BRASÍLIA – O brasileiro nunca foi personagem de grandes indignações. Apesar de alguns poucos lampejos de civismo, não se pode dizer que seja dado a fazer a própria história. Só recentemente aprendeu que sua ira, quando bem administrada, pode ser útil. Que o digam Collor e os anões do Orçamento.
Pois bem. A saúde e a educação estão aí a demandar uma revolta. Os dois temas clamam por um comício, uma passeata, um ato público em sua defesa.
Mas, embora estejam na raiz das mazelas nacionais, são assuntos que, curiosamente, empolgam tanto quanto uma partida entre o Madureira e o América do Rio. A verdade é que poucos se dispõem a gritar nas ruas pela saúde. Os cidadãos com ânimo para arregaçar as mangas pela educação não chegam a preencher os dedos de duas mãos.
Enquanto não ganharem as mesas de bar, hospitais e escolas não serão tratados com o devido respeito. É preciso que o brasileiro apalpe os temas, que sinta o bafo quente do problema a roçar-lhe a fronte.
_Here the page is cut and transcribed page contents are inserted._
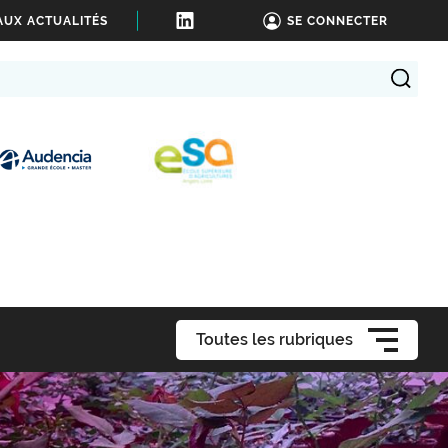
AUX ACTUALITÉS
SE CONNECTER
Toutes les rubriques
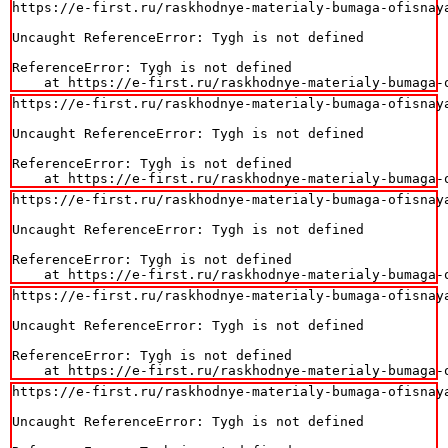
https://e-first.ru/raskhodnye-materialy-bumaga-ofisnaya
Uncaught ReferenceError: Tygh is not defined

ReferenceError: Tygh is not defined

    at https://e-first.ru/raskhodnye-materialy-bumaga-
https://e-first.ru/raskhodnye-materialy-bumaga-ofisnaya
Uncaught ReferenceError: Tygh is not defined

ReferenceError: Tygh is not defined

    at https://e-first.ru/raskhodnye-materialy-bumaga-
https://e-first.ru/raskhodnye-materialy-bumaga-ofisnaya
Uncaught ReferenceError: Tygh is not defined

ReferenceError: Tygh is not defined

    at https://e-first.ru/raskhodnye-materialy-bumaga-
https://e-first.ru/raskhodnye-materialy-bumaga-ofisnaya
Uncaught ReferenceError: Tygh is not defined

ReferenceError: Tygh is not defined

    at https://e-first.ru/raskhodnye-materialy-bumaga-
https://e-first.ru/raskhodnye-materialy-bumaga-ofisnaya
Uncaught ReferenceError: Tygh is not defined
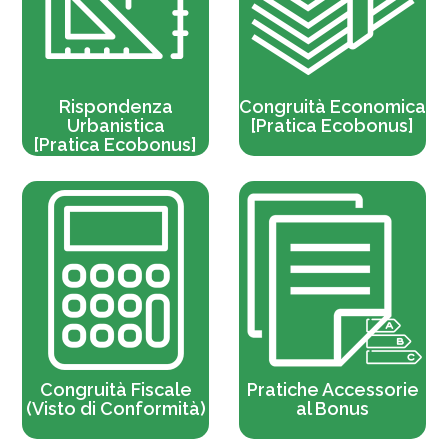
Rispondenza
Congruità Economica
Urbanistica
[Pratica Ecobonus]
[Pratica Ecobonus]
Congruità Fiscale
Pratiche Accessorie
(Visto di Conformità)
al Bonus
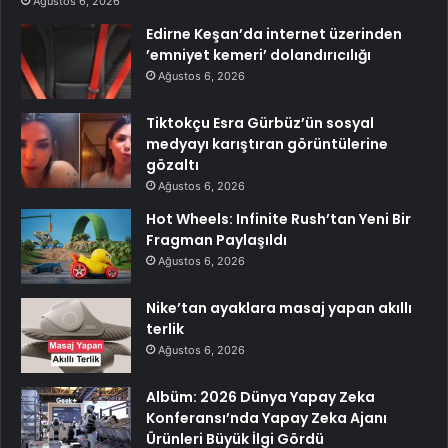
Ağustos 6, 2026
Edirne Keşan’da internet üzerinden
’emniyet kemeri’ dolandırıcılığı
Ağustos 6, 2026
Tiktokçu Esra Gürbüz’ün sosyal
medyayı karıştıran görüntülerine
gözaltı
Ağustos 6, 2026
Hot Wheels: Infinite Rush’tan Yeni Bir
Fragman Paylaşıldı
Ağustos 6, 2026
Nike’tan ayaklara masaj yapan akıllı
terlik
Ağustos 6, 2026
Albüm: 2026 Dünya Yapay Zeka
Konferansı’nda Yapay Zeka Ajanı
Ürünleri Büyük İlgi Gördü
Aqui faço uma autocrítica: a imprensa trata saúde e educação como assuntos de segunda. Os ministros dessas áreas são solenemente ignorados. Deveriam ser "perseguidos" com o interesse dedicado ao titular da Fazenda.
É de se perguntar: o que faz o Brasil que ainda não descobriu a importância da saúde e da educação? Ora, deteriora-se. Deveria ser negado ao brasileiro o direito de dizer "tudo bem".
Quando confrontado com o corriqueiro "como vai?", seria obrigado a declarar: "Muito mal". Um cidadão que não dispõe de eficientes sistemas de saúde e de educação não pode considerar-se "bem".
Como em toda eleição, não houve agora candidato que deixasse de prometer a melhoria de tais serviços. Enquanto esteve com o pé sobre o palanque, FHC prometeu gruindar o problema social à condição de prioridade.
Assim também com os novos governadores, os eleitos e os que ainda dependem da confirmação em segundo turno. Pois nada acontecerá se a deterioração social continuar despertando no brasileiro esse misto de passividade e inconsequência.